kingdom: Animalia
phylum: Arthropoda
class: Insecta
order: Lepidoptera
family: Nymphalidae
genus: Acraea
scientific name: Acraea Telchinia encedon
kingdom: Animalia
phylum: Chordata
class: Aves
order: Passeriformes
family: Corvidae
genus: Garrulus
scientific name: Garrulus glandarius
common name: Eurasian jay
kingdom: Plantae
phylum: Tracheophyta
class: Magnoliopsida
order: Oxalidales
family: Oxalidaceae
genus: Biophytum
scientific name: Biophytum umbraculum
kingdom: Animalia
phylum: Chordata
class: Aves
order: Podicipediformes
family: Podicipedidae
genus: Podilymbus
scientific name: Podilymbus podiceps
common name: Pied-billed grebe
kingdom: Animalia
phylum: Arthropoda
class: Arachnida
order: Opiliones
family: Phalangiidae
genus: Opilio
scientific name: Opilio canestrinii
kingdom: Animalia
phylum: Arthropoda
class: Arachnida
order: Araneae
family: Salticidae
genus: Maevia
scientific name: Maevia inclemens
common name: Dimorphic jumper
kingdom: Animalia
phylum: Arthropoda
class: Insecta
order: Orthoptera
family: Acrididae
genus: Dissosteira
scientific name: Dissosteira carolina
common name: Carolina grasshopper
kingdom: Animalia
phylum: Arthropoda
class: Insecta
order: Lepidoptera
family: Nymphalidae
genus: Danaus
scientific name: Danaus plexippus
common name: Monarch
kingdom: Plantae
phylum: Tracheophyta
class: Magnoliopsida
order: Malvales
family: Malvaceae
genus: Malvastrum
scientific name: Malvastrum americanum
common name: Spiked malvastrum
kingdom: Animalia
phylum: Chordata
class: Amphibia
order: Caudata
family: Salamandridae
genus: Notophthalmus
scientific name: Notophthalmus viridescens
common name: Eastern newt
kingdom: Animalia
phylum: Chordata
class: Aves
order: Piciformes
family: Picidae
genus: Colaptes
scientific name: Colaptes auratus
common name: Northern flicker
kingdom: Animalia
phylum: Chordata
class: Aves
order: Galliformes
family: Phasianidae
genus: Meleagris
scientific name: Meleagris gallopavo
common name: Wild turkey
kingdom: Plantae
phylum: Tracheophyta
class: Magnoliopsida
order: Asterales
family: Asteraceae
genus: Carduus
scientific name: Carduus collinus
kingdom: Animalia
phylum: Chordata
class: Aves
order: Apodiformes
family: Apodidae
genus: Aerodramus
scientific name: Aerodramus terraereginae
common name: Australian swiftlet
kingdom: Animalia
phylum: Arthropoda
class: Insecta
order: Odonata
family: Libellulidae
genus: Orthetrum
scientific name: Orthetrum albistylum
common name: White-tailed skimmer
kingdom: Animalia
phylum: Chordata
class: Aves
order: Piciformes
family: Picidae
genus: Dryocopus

TASK BRIEF –
Render the lines from all of the rows above as a single numbered list, leaving out any blank lines.

ANSWER –
1. kingdom: Animalia
2. phylum: Arthropoda
3. class: Insecta
4. order: Lepidoptera
5. family: Nymphalidae
6. genus: Acraea
7. scientific name: Acraea Telchinia encedon
8. kingdom: Animalia
9. phylum: Chordata
10. class: Aves
11. order: Passeriformes
12. family: Corvidae
13. genus: Garrulus
14. scientific name: Garrulus glandarius
15. common name: Eurasian jay
16. kingdom: Plantae
17. phylum: Tracheophyta
18. class: Magnoliopsida
19. order: Oxalidales
20. family: Oxalidaceae
21. genus: Biophytum
22. scientific name: Biophytum umbraculum
23. kingdom: Animalia
24. phylum: Chordata
25. class: Aves
26. order: Podicipediformes
27. family: Podicipedidae
28. genus: Podilymbus
29. scientific name: Podilymbus podiceps
30. common name: Pied-billed grebe
31. kingdom: Animalia
32. phylum: Arthropoda
33. class: Arachnida
34. order: Opiliones
35. family: Phalangiidae
36. genus: Opilio
37. scientific name: Opilio canestrinii
38. kingdom: Animalia
39. phylum: Arthropoda
40. class: Arachnida
41. order: Araneae
42. family: Salticidae
43. genus: Maevia
44. scientific name: Maevia inclemens
45. common name: Dimorphic jumper
46. kingdom: Animalia
47. phylum: Arthropoda
48. class: Insecta
49. order: Orthoptera
50. family: Acrididae
51. genus: Dissosteira
52. scientific name: Dissosteira carolina
53. common name: Carolina grasshopper
54. kingdom: Animalia
55. phylum: Arthropoda
56. class: Insecta
57. order: Lepidoptera
58. family: Nymphalidae
59. genus: Danaus
60. scientific name: Danaus plexippus
61. common name: Monarch
62. kingdom: Plantae
63. phylum: Tracheophyta
64. class: Magnoliopsida
65. order: Malvales
66. family: Malvaceae
67. genus: Malvastrum
68. scientific name: Malvastrum americanum
69. common name: Spiked malvastrum
70. kingdom: Animalia
71. phylum: Chordata
72. class: Amphibia
73. order: Caudata
74. family: Salamandridae
75. genus: Notophthalmus
76. scientific name: Notophthalmus viridescens
77. common name: Eastern newt
78. kingdom: Animalia
79. phylum: Chordata
80. class: Aves
81. order: Piciformes
82. family: Picidae
83. genus: Colaptes
84. scientific name: Colaptes auratus
85. common name: Northern flicker
86. kingdom: Animalia
87. phylum: Chordata
88. class: Aves
89. order: Galliformes
90. family: Phasianidae
91. genus: Meleagris
92. scientific name: Meleagris gallopavo
93. common name: Wild turkey
94. kingdom: Plantae
95. phylum: Tracheophyta
96. class: Magnoliopsida
97. order: Asterales
98. family: Asteraceae
99. genus: Carduus
100. scientific name: Carduus collinus
101. kingdom: Animalia
102. phylum: Chordata
103. class: Aves
104. order: Apodiformes
105. family: Apodidae
106. genus: Aerodramus
107. scientific name: Aerodramus terraereginae
108. common name: Australian swiftlet
109. kingdom: Animalia
110. phylum: Arthropoda
111. class: Insecta
112. order: Odonata
113. family: Libellulidae
114. genus: Orthetrum
115. scientific name: Orthetrum albistylum
116. common name: White-tailed skimmer
117. kingdom: Animalia
118. phylum: Chordata
119. class: Aves
120. order: Piciformes
121. family: Picidae
122. genus: Dryocopus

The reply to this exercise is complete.